═══ 分析文本
“长时间”下的世界政治与二十一世纪初人类的政治范式变迁

来源:岁月联盟 作者:佚名 时间:2010-08-10


  对于世界来说,1914年6月28日,奥匈帝国王储弗兰兹·斐迪南大公及其妻子在波斯尼亚首府萨拉热窝遇刺一事,永远值得人们反复提起,正是它直接导致了第一次世界大战的旋即发生。无疑,作为刺客的塞尔维亚青年弗里洛·普林西普与作为受刺者的奥国王室大公,无意间共谋「规定」了此后的人类经历。然而,严肃的学家其后在检梳人类生活的前因后果时,却始终又提出这样一个问题:如果没有塞尔维亚青年的行刺事件,那场惨绝人寰的世界大战是否就可以避免呢?

  历史学家们为此争论不休。结合《凡尔赛和约》明确认定这场战争是「由德国及其同盟国的侵略」而引起的一项条款,在一战结束之后的数年之内,数以千计的文章和著作发表问世,从不同的角度对战争的来龙去脉爬梳辨难。到二十世纪30年代中,历史学家们开始转移思考方向,不再一味关注「战争罪行」、而注意起引起战争的历史条件。大多数历史学家后来倾向于认为在战争的直接原因之外,一战之前数十年里一直起作用的背景原因,才真正是历史的推动力量。这些背景原因按美国历史学家斯塔夫里阿诺斯(Leften Stavros Stavrianos)的归纳,乃在于四个方面:上的竞争、殖民地的争夺、相冲突的殖民体系和势不两立的民族主义愿望。1

  我们不仅要看到历史中的大事件,还更要看到历史中本来就有的趋势。对一战起因的研究所得出的基本结论,勿庸置疑与法国「年鉴学派」所主张着的历史观念不谋而合。身为「年鉴学派」的掌门人之一,一代史家布代罗尔(Fernand Braudel)不止一次强调:「人类若不联系过去,就几乎不能懂得现时。」2布罗代尔因此提醒人们不要单纯把视野只放在历史中的大事件,而更多地,要致力于去发现「历史的结构」。甚么是「历史的结构」?「实际上就是不受急风暴雨(或用汤因比的话说,『急进和猛退』)的影响而长期存在的东西。」3

  那么,决定一战「必然」现身于人类生活的「历史的结构」又是甚么呢?到一战发生的时候,正如斯塔夫里阿诺斯所说,欧洲已以德奥为一方、以英法俄为一方,形成了相互对立的联盟体系,这种冲突性联盟体系的产生,意味着维持欧洲均势为时一百年的梅特涅体系走向瓦解。在拿破仑战争之后的百余年间,由奥匈帝国首相梅特涅精心构筑的维也纳会议体系,曾经长期保证了欧洲的和平,和平的得来按基辛格(Henry Kissinger)的是赖于三大支柱:与法国怀柔修好;维持欧洲均势;对正统观念的共识,「它结合了法统与均势、共同价值和均势外交。共同价值局限了各国要求的范围,均势则限制住她们坚持要求的能力。」4在维也纳会议后所形成的欧洲协调,曾有力保证了欧洲大国间的共识和避免了国家间的一味敌对,但到十九世纪末以后,随着经历两场战争的普鲁士德国上升为欧洲第一强国、并抛弃俾斯麦的克制政策而转向单纯的实力后,欧洲协调兼因君主制正统主义共同价值观的式微,开始失去其原有效力,到1914年一战爆发的二十余年时间内,普鲁士德意志的强势威胁性外交政策「居然促成了化敌为友、化友为敌的一百八十度大反转」5,俄罗斯这个曾经的三皇同盟的成员之一不再与普鲁士继约,英法俄这三个一贯互相为敌的国家竟然携起手来结成了同盟。当这种相互冲突、而又没有弹性的联盟体系取代欧洲协调而成为欧洲政治的新现实时,整个欧洲其实便已坐在了炸药包上、只差了一根火柴。而斐迪南大公的遇刺则划着了火星。
══════
═══ 记录摘录
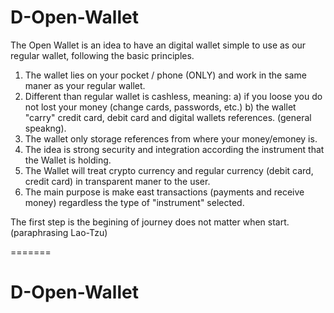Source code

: 
# D-Open-Wallet
The Open Wallet is an idea to have an digital wallet simple to use as our regular wallet, following the basic principles.
1) The wallet lies on your pocket / phone (ONLY) and work in the same maner as your regular wallet. 
2) Different than regular wallet is cashless, meaning: 
  a) if you loose you do not lost your money (change cards, passwords, etc.)
  b) the wallet "carry" credit card, debit card and digital wallets references. (general speakng).
4) The wallet only storage references from where your money/emoney is.
5) The idea is strong security and integration according the instrument that the Wallet is holding.
6) The Wallet will treat crypto currency and regular currency (debit card, credit card) in transparent maner to the user. 
7) The main purpose is make east transactions (payments and receive money) regardless the type of "instrument" selected.

The first step is the begining of journey does not matter when start. (paraphrasing Lao-Tzu)

=======
# D-Open-Wallet

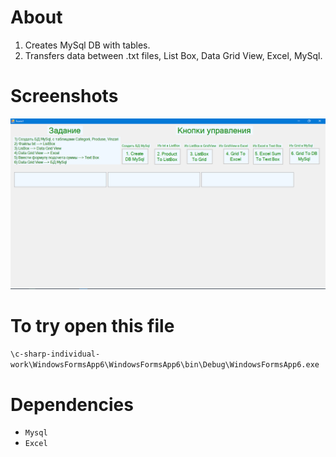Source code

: # About
1) Creates MySql DB with tables.
2) Transfers data between .txt files, List Box, Data Grid View, Excel, MySql. 
# Screenshots
![](./Screenshots/screen1.png)

# To try open this file
`\c-sharp-individual-work\WindowsFormsApp6\WindowsFormsApp6\bin\Debug\WindowsFormsApp6.exe`

# Dependencies
* `Mysql`
* `Excel`
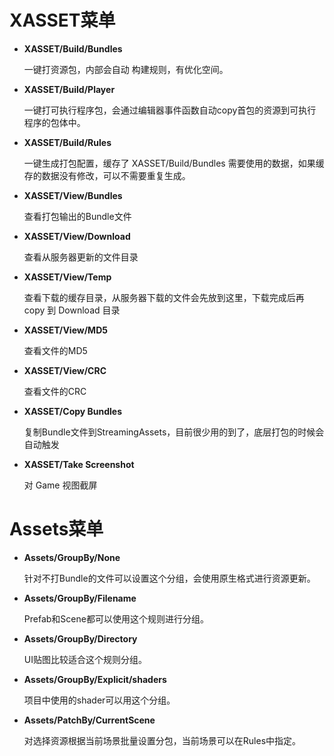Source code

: # XASSET菜单

- **XASSET/Build/Bundles** 

  一键打资源包，内部会自动 构建规则，有优化空间。

- **XASSET/Build/Player** 

  一键打可执行程序包，会通过编辑器事件函数自动copy首包的资源到可执行程序的包体中。

- **XASSET/Build/Rules**

  一键生成打包配置，缓存了 XASSET/Build/Bundles 需要使用的数据，如果缓存的数据没有修改，可以不需要重复生成。 

- **XASSET/View/Bundles**

  查看打包输出的Bundle文件

- **XASSET/View/Download**

  查看从服务器更新的文件目录

- **XASSET/View/Temp**

  查看下载的缓存目录，从服务器下载的文件会先放到这里，下载完成后再 copy 到 Download 目录

- **XASSET/View/MD5**

  查看文件的MD5

- **XASSET/View/CRC**

  查看文件的CRC

- **XASSET/Copy Bundles**

  复制Bundle文件到StreamingAssets，目前很少用的到了，底层打包的时候会自动触发

- **XASSET/Take Screenshot**

  对 Game 视图截屏

# Assets菜单

- **Assets/GroupBy/None**

  针对不打Bundle的文件可以设置这个分组，会使用原生格式进行资源更新。

- **Assets/GroupBy/Filename**

  Prefab和Scene都可以使用这个规则进行分组。

- **Assets/GroupBy/Directory**

  UI贴图比较适合这个规则分组。

- **Assets/GroupBy/Explicit/shaders**

  项目中使用的shader可以用这个分组。

- **Assets/PatchBy/CurrentScene**

  对选择资源根据当前场景批量设置分包，当前场景可以在Rules中指定。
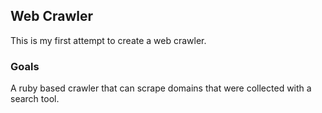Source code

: ## Web Crawler

This is my first attempt to create a web crawler.

### Goals

A ruby based crawler that can scrape domains that were collected with a search tool.
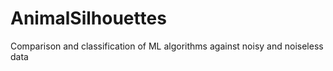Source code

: AnimalSilhouettes
=================

Comparison and classification of ML algorithms against noisy and noiseless data
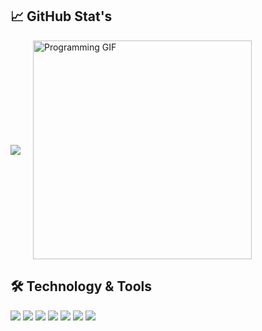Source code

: ## 📈 GitHub Stat's
<div style="display: flex; align-items: center;">
    <a href="https://github.com/ronaldomachado403">
        <img src="https://github-profile-summary-cards.vercel.app/api/cards/repos-per-language?username=ronaldomachado403&theme=radical" style="margin-right: 20px;">
    </a>
    <img src="https://i.giphy.com/media/v1.Y2lkPTc5MGI3NjExd2p6bGVyMzYxc281N3Ztejl5cWUzYmJ3aDg2OXZ2Nm05bTRnMzNkaSZlcD12MV9pbnRlcm5hbF9naWZfYnlfaWQmY3Q9dg/NvllqO5qwAM7qLRCXT/giphy.gif" width="350" alt="Programming GIF">
</div>

## 🛠 Technology & Tools
![](https://img.shields.io/badge/OS-Linux-informational?style=flat&logo=linux&labelColor=181818&logoColor=white&color=050F2C)
![](https://img.shields.io/badge/Code-Java-informational?style=flat&logo=java&labelColor=181818&logoColor=white&color=050F2C)
![](https://img.shields.io/badge/Code-Go-informational?style=flat&logo=go&labelColor=181818&logoColor=white&color=050F2C)
![](https://img.shields.io/badge/Framework-Spring_Boot-informational?style=flat&logo=spring&labelColor=181818&logoColor=white&color=050F2C)
![](https://img.shields.io/badge/Code-Javascript-informational?style=flat&logo=javascript&labelColor=181818&logoColor=white&color=050F2C)
![](https://img.shields.io/badge/Shell-Bash-informational?style=flat&logo=gnu-bash&&labelColor=181818&logoColor=white&color=050F2C)
![](https://img.shields.io/badge/Tools-Git-informational?style=flat&logo=git&labelColor=181818&logoColor=white&color=050F2C)
 
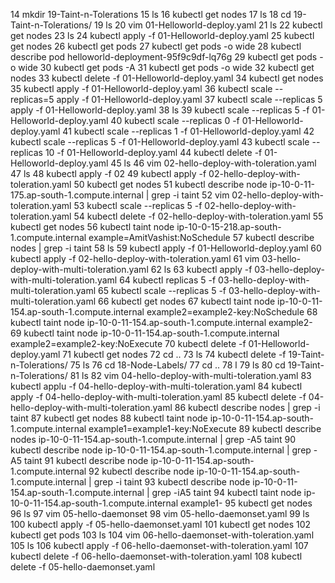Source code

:  14  mkdir 19-Taint-n-Tolerations
   15  ls
   16  kubectl get nodes
   17  ls
   18  cd 19-Taint-n-Tolerations/
   19  ls
   20  vim 01-Helloworld-deploy.yaml
   21  ls
   22  kubectl get nodes
   23  ls
   24  kubectl apply -f 01-Helloworld-deploy.yaml
   25  kubectl get nodes
   26  kubectl get pods
   27  kubectl get pods -o wide
   28  kubectl describe pod helloworld-deployment-95f9c9df-lq76g
   29  kubectl get pods -o wide
   30  kubectl get pods -A
   31  kubectl get pods -o wide
   32  kubectl get nodes
   33  kubectl delete -f 01-Helloworld-deploy.yaml
   34  kubectl get nodes
   35  kubectl apply -f 01-Helloworld-deploy.yaml
   36  kubectl scale --replicas=5 apply -f 01-Helloworld-deploy.yaml
   37  kubectl scale --replicas 5 apply -f 01-Helloworld-deploy.yaml
   38  ls
   39  kubectl scale --replicas 5  -f 01-Helloworld-deploy.yaml
   40  kubectl scale --replicas 0  -f 01-Helloworld-deploy.yaml
   41  kubectl scale --replicas 1  -f 01-Helloworld-deploy.yaml
   42  kubectl scale --replicas 5  -f 01-Helloworld-deploy.yaml
   43  kubectl scale --replicas 10  -f 01-Helloworld-deploy.yaml
   44  kubectl delete -f 01-Helloworld-deploy.yaml
   45  ls
   46  vim 02-hello-deploy-with-toleration.yaml
   47  ls
   48  kubectl apply -f 02
   49  kubectl apply -f 02-hello-deploy-with-toleration.yaml
   50  kubectl get nodes
   51  kubectl describe node ip-10-0-11-175.ap-south-1.compute.internal | grep -i taint
   52  vim 02-hello-deploy-with-toleration.yaml
   53  kubectl scale --replicas 5  -f 02-hello-deploy-with-toleration.yaml
   54  kubectl delete -f 02-hello-deploy-with-toleration.yaml
   55  kubectl get nodes
   56  kubectl taint node ip-10-0-15-218.ap-south-1.compute.internal example=AmitVashist:NoSchedule
   57  kubectl describe nodes | grep -i taint
   58  ls
   59  kubectl apply -f 01-Helloworld-deploy.yaml
   60  kubectl apply -f 02-hello-deploy-with-toleration.yaml
   61  vim 03-hello-deploy-with-multi-toleration.yaml
   62  ls
   63  kubectl apply -f 03-hello-deploy-with-multi-toleration.yaml
   64  kubectl replicas 5  -f 03-hello-deploy-with-multi-toleration.yaml
   65  kubectl scale --replicas 5  -f 03-hello-deploy-with-multi-toleration.yaml
   66  kubectl get nodes
   67  kubectl taint node ip-10-0-11-154.ap-south-1.compute.internal example2=example2-key:NoSchedule
   68  kubectl taint node ip-10-0-11-154.ap-south-1.compute.internal example2-
   69  kubectl taint node ip-10-0-11-154.ap-south-1.compute.internal example2=example2-key:NoExecute
   70  kubectl delete -f 01-Helloworld-deploy.yaml
   71  kubectl get nodes
   72  cd ..
   73  ls
   74  kubectl delete -f 19-Taint-n-Tolerations/
   75  ls
   76  cd 18-Node-Labels/
   77  cd ..
   78  l
   79  ls
   80  cd 19-Taint-n-Tolerations/
   81  ls
   82  vim 04-hello-deploy-with-multi-toleration.yaml
   83  kubectl applu -f 04-hello-deploy-with-multi-toleration.yaml
   84  kubectl apply -f 04-hello-deploy-with-multi-toleration.yaml
   85  kubectl delete -f  04-hello-deploy-with-multi-toleration.yaml
   86  kubectl describe nodes | grep -i taint
   87  kubectl get nodes
   88  kubectl taint node ip-10-0-11-154.ap-south-1.compute.internal example1=example1-key:NoExecute
   89  kubectl describe nodes ip-10-0-11-154.ap-south-1.compute.internal | grep -A5 taint
   90  kubectl describe node ip-10-0-11-154.ap-south-1.compute.internal | grep -A5 taint
   91  kubectl describe node ip-10-0-11-154.ap-south-1.compute.internal
   92  kubectl describe node ip-10-0-11-154.ap-south-1.compute.internal | grep -i taint
   93  kubectl describe node ip-10-0-11-154.ap-south-1.compute.internal | grep -iA5 taint
   94  kubectl taint node ip-10-0-11-154.ap-south-1.compute.internal example1-
   95  kubectl get nodes
   96  ls
   97  vim 05-hello-daemonset
   98  vim 05-hello-daemonset.yaml
   99  ls
  100  kubectl apply -f 05-hello-daemonset.yaml
  101  kubectl get nodes
  102  kubectl get pods
  103  ls
  104  vim 06-hello-daemonset-with-toleration.yaml
  105  ls
  106  kubectl apply -f 06-hello-daemonset-with-toleration.yaml
  107  kubectl delete -f 06-hello-daemonset-with-toleration.yaml
  108  kubectl delete -f 05-hello-daemonset.yaml
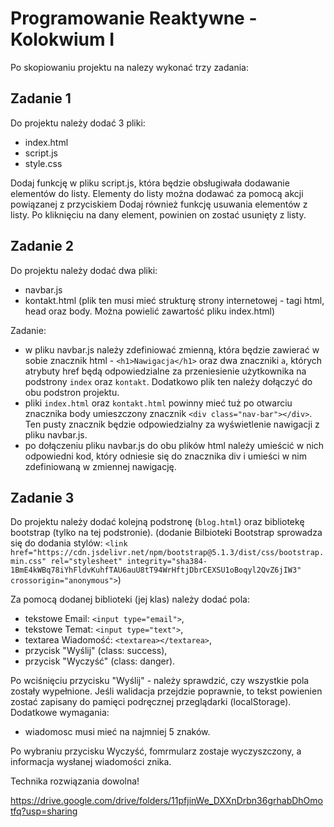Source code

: # Programowanie Reaktywne - Kolokwium I

Po skopiowaniu projektu na nalezy wykonać trzy zadania:

## Zadanie 1

Do projektu należy dodać 3 pliki: 
- index.html
- script.js
- style.css

Dodaj funkcję w pliku script.js, która będzie obsługiwała dodawanie elementów do listy. Elementy do listy można dodawać za pomocą akcji powiązanej z przyciskiem
Dodaj również funkcję usuwania elementów z listy. Po kliknięciu na dany element, powinien on zostać usunięty z listy.


## Zadanie 2

Do projektu należy dodać dwa pliki:
- navbar.js
- kontakt.html (plik ten musi mieć strukturę strony internetowej - tagi html, head oraz body. Można powielić zawartość pliku index.html)

Zadanie:
- w pliku navbar.js należy zdefiniować zmienną, która będzie zawierać w sobie znacznik html - `<h1>Nawigacja</h1>` oraz dwa znaczniki `a`, 
których atrybuty href będą odpowiedzialne za przeniesienie użytkownika na podstrony `index` oraz `kontakt`. 
Dodatkowo plik ten należy dołączyć do obu podstron projektu.
- pliki `index.html` oraz `kontakt.html` powinny mieć tuż po otwarciu znacznika body umieszczony znacznik `<div class="nav-bar"></div>`. 
Ten pusty znacznik będzie odpowiedzialny za wyświetlenie nawigacji z pliku navbar.js.
- po dołączeniu pliku navbar.js do obu plików html należy umieścić w nich odpowiedni kod, który odniesie się do znacznika
 div i umieści w nim zdefiniowaną w zmiennej nawigację.

## Zadanie 3

Do projektu należy dodać kolejną podstronę (`blog.html`) oraz bibliotekę bootstrap (tylko na tej podstronie).
(dodanie Bilbioteki Bootstrap sprowadza się do dodania stylów: `<link href="https://cdn.jsdelivr.net/npm/bootstrap@5.1.3/dist/css/bootstrap.min.css" rel="stylesheet" integrity="sha384-1BmE4kWBq78iYhFldvKuhfTAU6auU8tT94WrHftjDbrCEXSU1oBoqyl2QvZ6jIW3" crossorigin="anonymous">`)

Za pomocą dodanej biblioteki (jej klas) należy dodać pola:
- tekstowe Email: `<input type="email">`,
- tekstowe Temat: `<input type="text">`,
- textarea Wiadomość: `<textarea></textarea>`,
- przycisk "Wyślij" (class: success),
- przycisk "Wyczyść" (class: danger).

Po wciśnięciu przycisku "Wyślij" - należy sprawdzić, czy wszystkie pola zostały wypełnione. Jeśli walidacja przejdzie poprawnie, to tekst powienien zostać zapisany do pamięci podręcznej przeglądarki (localStorage).
Dodatkowe wymagania: 
- wiadomosc musi mieć na najmniej 5 znaków.

 
Po wybraniu przycisku Wyczyść, fomrmularz zostaje wyczyszczony, a informacja wysłanej wiadomości znika.

Technika rozwiązania dowolna!

https://drive.google.com/drive/folders/11pfjinWe_DXXnDrbn36grhabDhOmotfq?usp=sharing
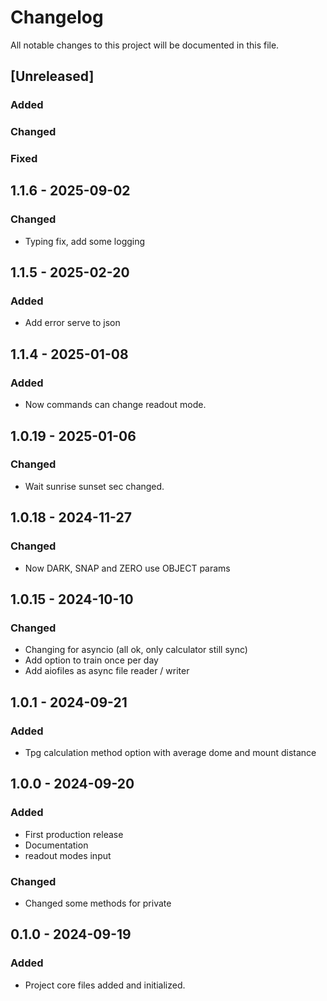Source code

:# Changelog
All notable changes to this project will be documented in this file.

## [Unreleased]
### Added
### Changed
### Fixed

## 1.1.6 - 2025-09-02
### Changed
- Typing fix, add some logging

## 1.1.5 - 2025-02-20
### Added
- Add error serve to json

## 1.1.4 - 2025-01-08
### Added
- Now commands can change readout mode.


## 1.0.19 - 2025-01-06
### Changed
- Wait sunrise sunset sec changed.


## 1.0.18 - 2024-11-27
### Changed
- Now DARK, SNAP and ZERO use OBJECT params


## 1.0.15 - 2024-10-10
### Changed
- Changing for asyncio (all ok, only calculator still sync)
- Add option to train once per day
- Add aiofiles as async file reader / writer


## 1.0.1 - 2024-09-21
### Added
- Tpg calculation method option  with average dome and mount distance


## 1.0.0 - 2024-09-20
### Added
- First production release
- Documentation
- readout modes input


### Changed
- Changed some methods for private


## 0.1.0 - 2024-09-19
### Added
- Project core files added and initialized.

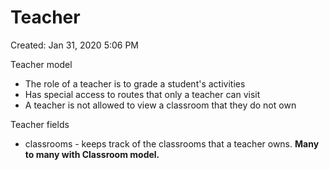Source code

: # Teacher

Created: Jan 31, 2020 5:06 PM

Teacher model

- The role of a teacher is to grade a student's activities
- Has special access to routes that only a teacher can visit
- A teacher is not allowed to view a classroom that they do not own

Teacher fields

- classrooms - keeps track of the classrooms that a teacher owns. **Many to many with Classroom model.**
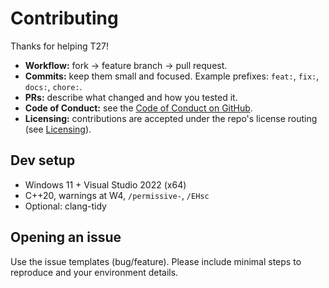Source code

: # Contributing

Thanks for helping T27!

- **Workflow:** fork → feature branch → pull request.
- **Commits:** keep them small and focused. Example prefixes: `feat:`, `fix:`, `docs:`, `chore:`.
- **PRs:** describe what changed and how you tested it.
- **Code of Conduct:** see the [Code of Conduct on GitHub](https://github.com/DASAElektronik/T27/blob/master/CODE_OF_CONDUCT.md).
- **Licensing:** contributions are accepted under the repo's license routing (see [Licensing](licensing.md)).

## Dev setup

- Windows 11 + Visual Studio 2022 (x64)
- C++20, warnings at W4, `/permissive-`, `/EHsc`
- Optional: clang-tidy

## Opening an issue

Use the issue templates (bug/feature). Please include minimal steps to reproduce and your environment details.
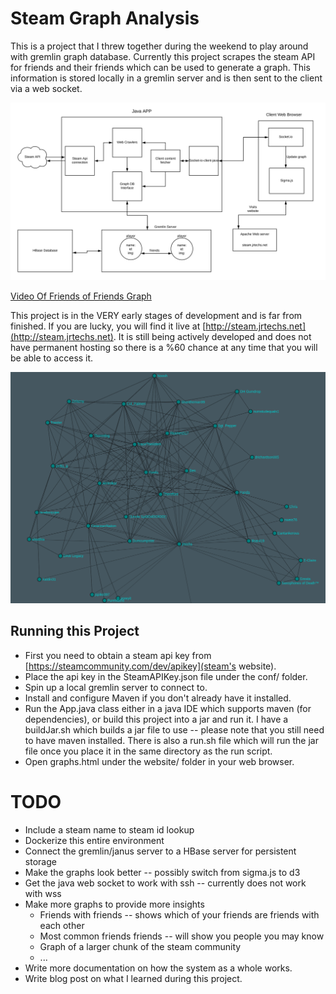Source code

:# Steam Graph Analysis

This is a project that I threw together during the weekend to play around with
gremlin graph database. Currently this project scrapes the steam API for friends
and their friends which can be used to generate a graph. This information is stored
locally in a gremlin server and is then sent to the client via a web socket. 

![Diagram](website/Diagram.svg)


[Video Of Friends of Friends Graph](https://www.youtube.com/watch?v=DoDaHmyIPvQ)


This project is in the VERY early stages of development and is far from finished.
If you are lucky, you will find it live at [http://steam.jrtechs.net](http://steam.jrtechs.net).
It is still being actively developed and does not have permanent hosting so there is a %60
chance at any time that you will be able to access it. 

![Graph](website/img/jrtechs2.png)


## Running this Project
* First you need to obtain a steam api key from [https://steamcommunity.com/dev/apikey](steam's website).
* Place the api key in the SteamAPIKey.json file under the conf/ folder.
* Spin up a local gremlin server to connect to.
* Install and configure Maven if you don't already have it installed.
* Run the App.java class either in a java IDE which supports maven (for dependencies), or build this
project into a jar and run it. I have a buildJar.sh which builds a jar file to use -- please note that
you still need to have maven installed. There is also a run.sh file which will run the jar file once
you place it in the same directory as the run script.
* Open graphs.html under the website/ folder in your web browser.


# TODO
* Include a steam name to steam id lookup
* Dockerize this entire environment
* Connect the gremlin/janus server to a HBase server for persistent storage
* Make the graphs look better -- possibly switch from sigma.js to d3
* Get the java web socket to work with ssh -- currently does not work with wss
* Make more graphs to provide more insights
    * Friends with friends -- shows which of your friends are friends with each other
    * Most common friends friends -- will show you people you may know
    * Graph of a larger chunk of the steam community
    * ...
* Write more documentation on how the system as a whole works.
* Write blog post on what I learned during this project.    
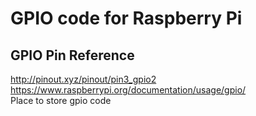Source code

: # GPIO code for Raspberry Pi


## GPIO Pin Reference
http://pinout.xyz/pinout/pin3_gpio2  
https://www.raspberrypi.org/documentation/usage/gpio/  
Place to store gpio code  
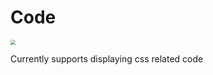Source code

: # Code

<img src="https://img.alicdn.com/imgextra/i4/O1CN01Jprlz31HwWJ0QWTVQ_!!6000000000822-2-tps-614-430.png" style="zoom:50%;" />

Currently supports displaying css related code
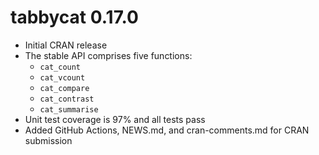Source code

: # tabbycat 0.17.0

* Initial CRAN release
* The stable API comprises five functions:
    * `cat_count`
    * `cat_vcount`
    * `cat_compare`
    * `cat_contrast`
    * `cat_summarise`
* Unit test coverage is 97% and all tests pass
* Added GitHub Actions, NEWS.md, and cran-comments.md for CRAN submission
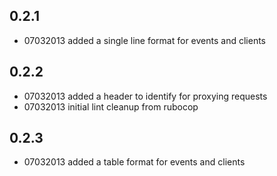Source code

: ## 0.2.1
* 07032013 added a single line format for events and clients

## 0.2.2
* 07032013 added a header to identify for proxying requests
* 07032013 initial lint cleanup from rubocop

## 0.2.3
* 07032013 added a table format for events and clients
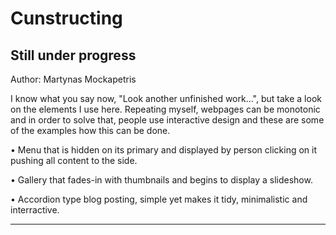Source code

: # Cunstructing
Still under progress
--------------------------------------------------------------------------
Author: Martynas Mockapetris

<p>I know what you say now, "Look another unfinished work...", but take a look on the elements I use here. Repeating myself, webpages can be monotonic and in order  
to solve that, people use interactive design and these are some of the examples how this can be done.</p>
<p>&#8226; Menu that is hidden on its primary and displayed by person clicking on it pushing all content to the side.</p>
<p>&#8226; Gallery that fades-in with thumbnails and begins to display a slideshow.</p> 
<p>&#8226; Accordion type blog posting, simple yet makes it tidy, minimalistic and interractive.</p>

--------------------------------------------------------------------------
══════
任务说明 |
1) 根据分析文本,维也纳会议体系是由谁精心构筑的?
2) 请列出分析文本中,按基辛格的说法,维也纳会议体系下和平得以维持所依赖的全部支柱。
3) 请返回分析文本中从“来源:岁月联盟 作者:佚名 时间:2010-08-10”到“的世界大战是否就可以避免呢?”这一段的原文。

各题答案 |
1) 奥匈帝国首相梅特涅。

2) 与法国怀柔修好;维持欧洲均势;对正统观念的共识。

3)
来源:岁月联盟 作者:佚名 时间:2010-08-10


  对于世界来说,1914年6月28日,奥匈帝国王储弗兰兹·斐迪南大公及其妻子在波斯尼亚首府萨拉热窝遇刺一事,永远值得人们反复提起,正是它直接导致了第一次世界大战的旋即发生。无疑,作为刺客的塞尔维亚青年弗里洛·普林西普与作为受刺者的奥国王室大公,无意间共谋「规定」了此后的人类经历。然而,严肃的学家其后在检梳人类生活的前因后果时,却始终又提出这样一个问题:如果没有塞尔维亚青年的行刺事件,那场惨绝人寰的世界大战是否就可以避免呢?